*** Begin section ***

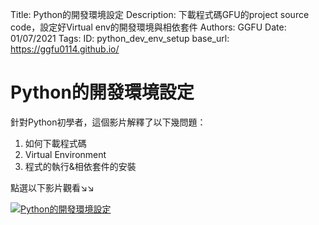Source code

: Title: Python的開發環境設定
Description: 下載程式碼GFU的project source code，設定好Virtual env的開發環境與相依套件
Authors: GGFU
Date: 01/07/2021
Tags: 
ID: python_dev_env_setup
base_url: https://ggfu0114.github.io/


# Python的開發環境設定 


針對Python初學者，這個影片解釋了以下幾問題：
1. 如何下載程式碼
2. Virtual Environment
3. 程式的執行&相依套件的安裝

點選以下影片觀看↘↘

[![Python的開發環境設定](https://img.youtube.com/vi/7AO9TYd3d-c/0.jpg)](https://www.youtube.com/watch?v=7AO9TYd3d-c)

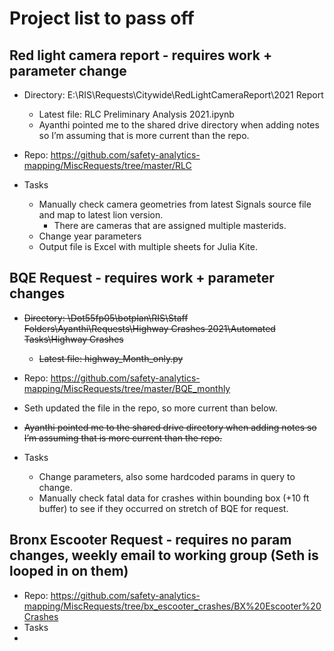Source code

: # Project list to pass off

## Red light camera report - requires work + parameter change

-	Directory: E:\RIS\Requests\Citywide\RedLightCameraReport\2021 Report
    - Latest file: RLC Preliminary Analysis 2021.ipynb
    - Ayanthi pointed me to the shared drive directory when adding notes so I’m assuming that is more current than the repo.
-	Repo: https://github.com/safety-analytics-mapping/MiscRequests/tree/master/RLC

- Tasks
    - Manually check camera geometries from latest Signals source file and map to latest lion version.
        - There are cameras that are assigned multiple masterids.
    - Change year parameters
    - Output file is Excel with multiple sheets for Julia Kite.

## BQE Request - requires work + parameter changes
- ~~Directory: \\Dot55fp05\botplan\RIS\Staff Folders\Ayanthi\Requests\Highway Crashes 2021\Automated Tasks\Highway Crashes~~ 
    - ~~Latest file: highway_Month_only.py~~
- Repo: https://github.com/safety-analytics-mapping/MiscRequests/tree/master/BQE_monthly
- Seth updated the file in the repo, so more current than below.
- ~~Ayanthi pointed me to the shared drive directory when adding notes so I’m assuming that is more current than the repo.~~

- Tasks
    - Change parameters, also some hardcoded params in query to change.
    - Manually check fatal data for crashes within bounding box (+10 ft buffer) to see if they occurred on stretch of BQE for request.  


## Bronx Escooter Request - requires no param changes, weekly email to working group (Seth is looped in on them)
- Repo: https://github.com/safety-analytics-mapping/MiscRequests/tree/bx_escooter_crashes/BX%20Escooter%20Crashes
- Tasks
- 
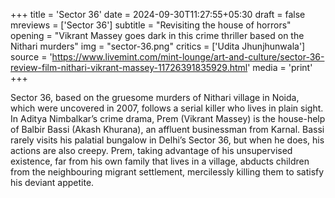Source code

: +++
title = 'Sector 36'
date = 2024-09-30T11:27:55+05:30
draft = false
mreviews = ['Sector 36']
subtitle = "Revisiting the house of horrors"
opening = "Vikrant Massey goes dark in this crime thriller based on the Nithari murders"
img = "sector-36.png"
critics = ['Udita Jhunjhunwala']
source = 'https://www.livemint.com/mint-lounge/art-and-culture/sector-36-review-film-nithari-vikrant-massey-11726391835929.html'
media = 'print'
+++

Sector 36, based on the gruesome murders of Nithari village in Noida, which were uncovered in 2007, follows a serial killer who lives in plain sight. In Aditya Nimbalkar’s crime drama, Prem (Vikrant Massey) is the house-help of Balbir Bassi (Akash Khurana), an affluent businessman from Karnal. Bassi rarely visits his palatial bungalow in Delhi’s Sector 36, but when he does, his actions are also creepy. Prem, taking advantage of his unsupervised existence, far from his own family that lives in a village, abducts children from the neighbouring migrant settlement, mercilessly killing them to satisfy his deviant appetite.
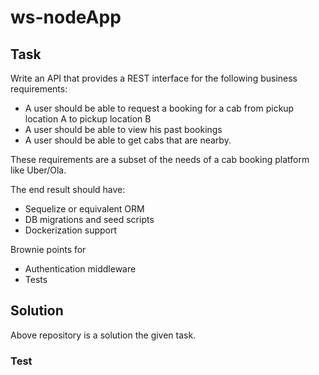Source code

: # ws-nodeApp
## Task
Write an API that provides a REST interface for the following business
requirements:
- A user should be able to request a booking for a cab from pickup location A to pickup location B
- A user should be able to view his past bookings
- A user should be able to get cabs that are nearby.

These requirements are a subset of the needs of a cab booking platform like
Uber/Ola.

The end result should have:
- Sequelize or equivalent ORM
- DB migrations and seed scripts
- Dockerization support

Brownie points for
- Authentication middleware
- Tests

## Solution
Above repository is a solution the given task.

### Test
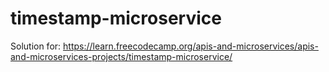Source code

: # timestamp-microservice
Solution for: https://learn.freecodecamp.org/apis-and-microservices/apis-and-microservices-projects/timestamp-microservice/
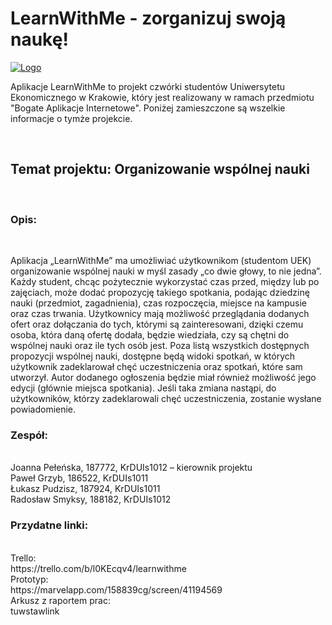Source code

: <h1> LearnWithMe - zorganizuj swoją naukę!</h1>
<A HREF="https://www.somesite.com"><IMG SRC="https://thehershamhub.co.uk/wp-content/uploads/2015/10/learn-feat.jpg" alt="Logo"></a>

<br>
  <p>Aplikacje LearnWithMe to projekt czwórki studentów Uniwersytetu Ekonomicznego w Krakowie, który jest realizowany w ramach przedmiotu "Bogate Aplikacje Internetowe".
Poniżej zamieszczone są wszelkie informacje o tymże projekcie.</p><br>

<h2> Temat projektu: Organizowanie wspólnej nauki</h2><br>

<h3> Opis:</h3><br>
  <p>Aplikacja „LearnWithMe”  ma umożliwiać użytkownikom (studentom UEK) organizowanie wspólnej nauki w myśl zasady „co dwie głowy, to nie jedna”. Każdy student, chcąc pożytecznie wykorzystać czas przed, między lub po zajęciach, może dodać propozycję takiego spotkania, podając dziedzinę nauki (przedmiot, zagadnienia), czas rozpoczęcia, miejsce na kampusie oraz czas trwania. Użytkownicy mają możliwość przeglądania dodanych ofert oraz dołączania do tych, którymi są zainteresowani, dzięki czemu osoba, która daną ofertę dodała, będzie wiedziała, czy są chętni do wspólnej nauki oraz ile tych osób jest.
Poza listą wszystkich dostępnych propozycji wspólnej nauki, dostępne będą widoki spotkań, w których użytkownik zadeklarował chęć uczestniczenia oraz spotkań, które sam utworzył. Autor dodanego ogłoszenia będzie miał również możliwość jego edycji (głównie miejsca spotkania). Jeśli taka zmiana nastąpi, do użytkowników, którzy zadeklarowali chęć uczestniczenia, zostanie wysłane powiadomienie.</p>

<h3> Zespół:</h3><br>
Joanna Pełeńska, 187772, KrDUIs1012 – kierownik projektu<br>
Paweł Grzyb, 186522, KrDUIs1011<br>
Łukasz Pudzisz, 187924, KrDUIs1011<br>
Radosław Smyksy, 188182, KrDUIs1012<br>

<h3> Przydatne linki:</h3><br>
Trello:<br>
https://trello.com/b/l0KEcqv4/learnwithme<br>
Prototyp:<br>
https://marvelapp.com/158839cg/screen/41194569<br>
Arkusz z raportem prac:<br>
tuwstawlink<br>

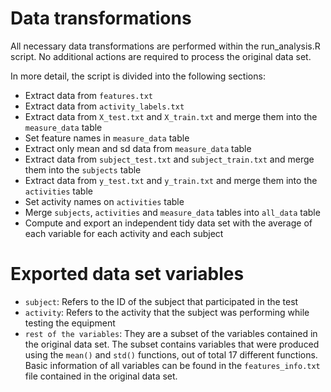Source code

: Data transformations
====================

All necessary data transformations are performed within the run_analysis.R script.
No additional actions are required to process the original data set.

In more detail, the script is divided into the following sections:

- Extract data from `features.txt`
- Extract data from `activity_labels.txt`
- Extract data from `X_test.txt` and `X_train.txt` and merge them into the `measure_data` table
- Set feature names in `measure_data` table
- Extract only mean and sd data from `measure_data` table
- Extract data from `subject_test.txt` and `subject_train.txt` and merge them into the `subjects` table
- Extract data from `y_test.txt` and `y_train.txt` and merge them into the `activities` table
- Set activity names on `activities` table
- Merge `subjects`, `activities` and `measure_data` tables into `all_data` table
- Compute and export an independent tidy data set with the average of each variable for each activity and each subject

Exported data set variables
===========================

- `subject`: Refers to the ID of the subject that participated in the test
- `activity`: Refers to the activity that the subject was performing while testing the equipment
- `rest of the variables`: 
They are a subset of the variables contained in the original data set.
The subset contains variables that were produced using the `mean()` and `std()` functions, out of total 17 different functions.
Basic information of all variables can be found in the `features_info.txt` file contained in the original data set.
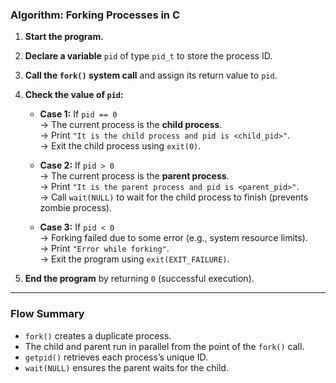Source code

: ### **Algorithm: Forking Processes in C**

1. **Start the program.**

2. **Declare a variable** `pid` of type `pid_t` to store the process ID.

3. **Call the `fork()` system call** and assign its return value to `pid`.

4. **Check the value of `pid`:**
   - **Case 1:** If `pid == 0`  
     → The current process is the **child process**.  
     → Print `"It is the child process and pid is <child_pid>"`.  
     → Exit the child process using `exit(0)`.

   - **Case 2:** If `pid > 0`  
     → The current process is the **parent process**.  
     → Print `"It is the parent process and pid is <parent_pid>"`.  
     → Call `wait(NULL)` to wait for the child process to finish (prevents zombie process).

   - **Case 3:** If `pid < 0`  
     → Forking failed due to some error (e.g., system resource limits).  
     → Print `"Error while forking"`.  
     → Exit the program using `exit(EXIT_FAILURE)`.

5. **End the program** by returning `0` (successful execution).

---

### **Flow Summary**
- `fork()` creates a duplicate process.  
- The child and parent run in parallel from the point of the `fork()` call.  
- `getpid()` retrieves each process’s unique ID.  
- `wait(NULL)` ensures the parent waits for the child.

*** End section ***

**Problem description**
Can you lay out the lines of the records starting at the line that contains "4. **Check the" and ending at the line that contains "(prevents zombie process)." as a Markdown table with the columns No. and Line, leaving out blank lines?

**Reply**
| No. | Line |
|---|---|
| 1 | 4. **Check the value of `pid`:** |
| 2 |    - **Case 1:** If `pid == 0`   |
| 3 |      → The current process is the **child process**.   |
| 4 |      → Print `"It is the child process and pid is <child_pid>"`.   |
| 5 |      → Exit the child process using `exit(0)`. |
| 6 |    - **Case 2:** If `pid > 0`   |
| 7 |      → The current process is the **parent process**.   |
| 8 |      → Print `"It is the parent process and pid is <parent_pid>"`.   |
| 9 |      → Call `wait(NULL)` to wait for the child process to finish (prevents zombie process). |